→ **给定文段**
+ + + + +

本文(英版)档介绍了Ray中结合TensorFlow使用的最佳实践。
要查看使用TensorFlow的更多相关示例,请查看A3C,ResNet,Policy Gradients,LBFGS
如果在分布式环境中训练深层网络,则可能需要在进程(或计算机)之间运送深层网络。 例如,你可能在一台计算机上更新模型,然后使用该模型在另一台计算机上计算梯度。 但是,运输模型并不总是顺利的。
例如,直接尝试序列化TensorFlow图计算会产生不同的结果。 一些示例失败,一些成功(但产生非常大的字符串)。
此外,创建TensorFlow计算图可能需要几十秒,因此序列化图并在另一个进程中重新创建它将是低效的。 更好的解决方案是在开始时在每个worker创建相同的TensorFlow图,然后仅在worker之间传递权重。
假设我们有一个简单的网络定义(这个定义是从TensorFlow文档中修改的)。
import tensorflow as tf
import numpy as np
x_data = tf.placeholder(tf.float32, shape=[100])
y_data = tf.placeholder(tf.float32, shape=[100])
w = tf.Variable(tf.random_uniform([1], -1.0, 1.0))
b = tf.Variable(tf.zeros([1]))
y = w * x_data + b
loss = tf.reduce_mean(tf.square(y - y_data))
# 参考API,https://blog.csdn.net/xierhacker/article/details/53174558
optimizer = tf.train.GradientDescentOptimizer(0.5)
grads = optimizer.compute_gradients(loss)
train = optimizer.apply_gradients(grads)
init = tf.global_variables_initializer()
sess = tf.Session()
要提取权重并设置权重,可以使用以下辅助方法。
import ray
variables = ray.experimental.TensorFlowVariables(loss, sess)
TensorFlowVariables对象提供了获取和设置权重以及收集模型中所有变量的方法。
现在我们可以使用这些方法来提取权重,并将它们设置回网络中,如下所示。
# First initialize the weights.
sess.run(init)
# Get the weights
weights = variables.get_weights() # Returns a dictionary of numpy arrays
# Set the weights
variables.set_weights(weights)
注意:如果我们使用如下所示的assign方法设置权重,则每次调用assign都会向图中添加一个节点,并且图形会随着时间的推移而变得难以管理。
w.assign(np.zeros(1)) # This adds a node to the graph every time you call it.
b.assign(np.zeros(1)) # This adds a node to the graph every time you call it.
权值平均的完整示例
综上所述,我们首先将计算图形嵌入actor中。 在actor中,我们将使用TensorFlowVariables类的get_weights和set_weights方法。 然后,我们将使用这些方法在进程之间传送权重(作为映射到numpy数组的变量名称的字典),而不传送实际的TensorFlow图,这些图是更复杂的Python对象。
import tensorflow as tf
import numpy as np
import ray
ray.init()
BATCH_SIZE = 100
NUM_BATCHES = 1
NUM_ITERS = 201
class Network(object):
def __init__(self, x, y):
# Seed TensorFlow to make the script deterministic.

+ + + + +

→ **数据列表**
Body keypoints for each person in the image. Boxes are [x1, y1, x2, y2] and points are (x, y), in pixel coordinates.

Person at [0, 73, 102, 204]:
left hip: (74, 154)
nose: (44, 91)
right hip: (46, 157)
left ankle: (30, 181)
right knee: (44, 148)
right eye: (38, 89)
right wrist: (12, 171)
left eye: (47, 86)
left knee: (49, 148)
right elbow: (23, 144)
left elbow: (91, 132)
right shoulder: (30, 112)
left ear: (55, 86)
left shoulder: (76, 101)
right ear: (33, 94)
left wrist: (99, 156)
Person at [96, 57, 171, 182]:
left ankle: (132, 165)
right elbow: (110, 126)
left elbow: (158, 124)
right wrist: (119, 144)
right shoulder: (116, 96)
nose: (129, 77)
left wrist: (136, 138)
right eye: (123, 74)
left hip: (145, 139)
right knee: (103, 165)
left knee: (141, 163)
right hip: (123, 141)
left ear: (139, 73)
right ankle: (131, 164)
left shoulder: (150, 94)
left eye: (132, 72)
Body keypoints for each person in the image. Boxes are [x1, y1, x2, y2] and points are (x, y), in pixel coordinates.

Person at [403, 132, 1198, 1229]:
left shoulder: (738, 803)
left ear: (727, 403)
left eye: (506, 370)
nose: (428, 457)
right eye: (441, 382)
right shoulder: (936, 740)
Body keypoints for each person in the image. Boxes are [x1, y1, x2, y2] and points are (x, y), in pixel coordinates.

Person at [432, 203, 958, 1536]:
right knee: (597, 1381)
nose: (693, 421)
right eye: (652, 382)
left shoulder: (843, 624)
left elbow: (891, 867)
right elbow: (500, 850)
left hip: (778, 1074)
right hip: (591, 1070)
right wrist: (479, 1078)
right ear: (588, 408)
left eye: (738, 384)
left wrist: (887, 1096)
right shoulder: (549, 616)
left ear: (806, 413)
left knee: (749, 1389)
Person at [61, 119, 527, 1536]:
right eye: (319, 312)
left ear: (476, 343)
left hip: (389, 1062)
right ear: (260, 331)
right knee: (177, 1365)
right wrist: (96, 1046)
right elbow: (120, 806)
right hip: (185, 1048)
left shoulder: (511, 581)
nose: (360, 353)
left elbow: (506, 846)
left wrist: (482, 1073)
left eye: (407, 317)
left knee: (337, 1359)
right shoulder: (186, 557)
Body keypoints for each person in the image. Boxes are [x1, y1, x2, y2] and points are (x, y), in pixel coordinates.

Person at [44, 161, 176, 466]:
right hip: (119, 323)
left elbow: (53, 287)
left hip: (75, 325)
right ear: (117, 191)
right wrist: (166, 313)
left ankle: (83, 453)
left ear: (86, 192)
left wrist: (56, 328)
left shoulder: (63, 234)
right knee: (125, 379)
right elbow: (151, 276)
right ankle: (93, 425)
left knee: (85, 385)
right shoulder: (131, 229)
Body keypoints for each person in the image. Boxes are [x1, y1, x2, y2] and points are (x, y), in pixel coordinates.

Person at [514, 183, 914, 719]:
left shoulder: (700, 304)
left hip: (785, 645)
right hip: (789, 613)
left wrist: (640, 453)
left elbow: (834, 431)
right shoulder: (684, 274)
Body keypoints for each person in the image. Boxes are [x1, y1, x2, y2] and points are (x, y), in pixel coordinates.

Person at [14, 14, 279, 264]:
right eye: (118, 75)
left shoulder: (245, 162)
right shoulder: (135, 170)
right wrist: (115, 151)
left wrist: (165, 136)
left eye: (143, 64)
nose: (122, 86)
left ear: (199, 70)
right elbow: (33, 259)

+ + + + +

→ **任务目标**
请逐字照录关于Ray结合TensorFlow使用的文段中从“w.assign(np.zeros(1)) # This”起、到“the script deterministic.”为止(含该处)的部分。

→ **本题答案**
w.assign(np.zeros(1)) # This adds a node to the graph every time you call it.
b.assign(np.zeros(1)) # This adds a node to the graph every time you call it.
权值平均的完整示例
综上所述,我们首先将计算图形嵌入actor中。 在actor中,我们将使用TensorFlowVariables类的get_weights和set_weights方法。 然后,我们将使用这些方法在进程之间传送权重(作为映射到numpy数组的变量名称的字典),而不传送实际的TensorFlow图,这些图是更复杂的Python对象。
import tensorflow as tf
import numpy as np
import ray
ray.init()
BATCH_SIZE = 100
NUM_BATCHES = 1
NUM_ITERS = 201
class Network(object):
def __init__(self, x, y):
# Seed TensorFlow to make the script deterministic.